What is required: Once the line containing "own clearly. |" is found in the listing below, return it and each line after it through the last, exactly as given.

Information given:

══════

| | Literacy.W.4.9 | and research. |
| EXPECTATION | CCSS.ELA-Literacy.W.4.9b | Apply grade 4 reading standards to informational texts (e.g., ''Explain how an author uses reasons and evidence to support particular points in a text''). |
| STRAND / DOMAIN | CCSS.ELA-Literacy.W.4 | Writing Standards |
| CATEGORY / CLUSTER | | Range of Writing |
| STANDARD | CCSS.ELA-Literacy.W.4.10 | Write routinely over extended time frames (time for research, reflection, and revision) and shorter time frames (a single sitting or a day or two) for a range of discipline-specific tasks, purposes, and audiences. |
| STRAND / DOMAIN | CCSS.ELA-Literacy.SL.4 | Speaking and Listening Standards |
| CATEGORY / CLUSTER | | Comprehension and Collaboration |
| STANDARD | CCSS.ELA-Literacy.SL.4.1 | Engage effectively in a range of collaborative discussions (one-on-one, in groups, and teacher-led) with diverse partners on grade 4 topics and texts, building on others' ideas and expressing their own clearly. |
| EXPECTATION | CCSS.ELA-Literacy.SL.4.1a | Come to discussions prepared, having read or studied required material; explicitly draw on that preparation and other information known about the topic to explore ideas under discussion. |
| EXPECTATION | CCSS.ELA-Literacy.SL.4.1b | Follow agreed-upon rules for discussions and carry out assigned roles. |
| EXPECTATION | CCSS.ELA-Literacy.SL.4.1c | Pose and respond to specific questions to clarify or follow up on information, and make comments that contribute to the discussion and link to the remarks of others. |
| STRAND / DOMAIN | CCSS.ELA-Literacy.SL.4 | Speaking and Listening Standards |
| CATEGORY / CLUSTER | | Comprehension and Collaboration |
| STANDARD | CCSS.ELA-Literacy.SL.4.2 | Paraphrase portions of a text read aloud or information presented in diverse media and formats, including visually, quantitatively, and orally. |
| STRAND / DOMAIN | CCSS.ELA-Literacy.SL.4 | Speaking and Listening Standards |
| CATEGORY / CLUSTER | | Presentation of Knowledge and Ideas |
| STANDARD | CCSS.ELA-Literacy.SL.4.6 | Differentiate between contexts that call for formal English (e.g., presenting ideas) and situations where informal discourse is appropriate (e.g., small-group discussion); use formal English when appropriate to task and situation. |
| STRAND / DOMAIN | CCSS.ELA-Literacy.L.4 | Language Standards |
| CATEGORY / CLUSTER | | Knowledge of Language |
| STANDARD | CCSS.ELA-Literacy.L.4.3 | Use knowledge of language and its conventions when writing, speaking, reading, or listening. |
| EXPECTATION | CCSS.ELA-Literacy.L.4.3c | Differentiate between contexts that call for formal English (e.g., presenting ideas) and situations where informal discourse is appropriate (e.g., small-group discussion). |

══════

Output of the task:
| STANDARD | CCSS.ELA-Literacy.SL.4.1 | Engage effectively in a range of collaborative discussions (one-on-one, in groups, and teacher-led) with diverse partners on grade 4 topics and texts, building on others' ideas and expressing their own clearly. |
| EXPECTATION | CCSS.ELA-Literacy.SL.4.1a | Come to discussions prepared, having read or studied required material; explicitly draw on that preparation and other information known about the topic to explore ideas under discussion. |
| EXPECTATION | CCSS.ELA-Literacy.SL.4.1b | Follow agreed-upon rules for discussions and carry out assigned roles. |
| EXPECTATION | CCSS.ELA-Literacy.SL.4.1c | Pose and respond to specific questions to clarify or follow up on information, and make comments that contribute to the discussion and link to the remarks of others. |
| STRAND / DOMAIN | CCSS.ELA-Literacy.SL.4 | Speaking and Listening Standards |
| CATEGORY / CLUSTER | | Comprehension and Collaboration |
| STANDARD | CCSS.ELA-Literacy.SL.4.2 | Paraphrase portions of a text read aloud or information presented in diverse media and formats, including visually, quantitatively, and orally. |
| STRAND / DOMAIN | CCSS.ELA-Literacy.SL.4 | Speaking and Listening Standards |
| CATEGORY / CLUSTER | | Presentation of Knowledge and Ideas |
| STANDARD | CCSS.ELA-Literacy.SL.4.6 | Differentiate between contexts that call for formal English (e.g., presenting ideas) and situations where informal discourse is appropriate (e.g., small-group discussion); use formal English when appropriate to task and situation. |
| STRAND / DOMAIN | CCSS.ELA-Literacy.L.4 | Language Standards |
| CATEGORY / CLUSTER | | Knowledge of Language |
| STANDARD | CCSS.ELA-Literacy.L.4.3 | Use knowledge of language and its conventions when writing, speaking, reading, or listening. |
| EXPECTATION | CCSS.ELA-Literacy.L.4.3c | Differentiate between contexts that call for formal English (e.g., presenting ideas) and situations where informal discourse is appropriate (e.g., small-group discussion). |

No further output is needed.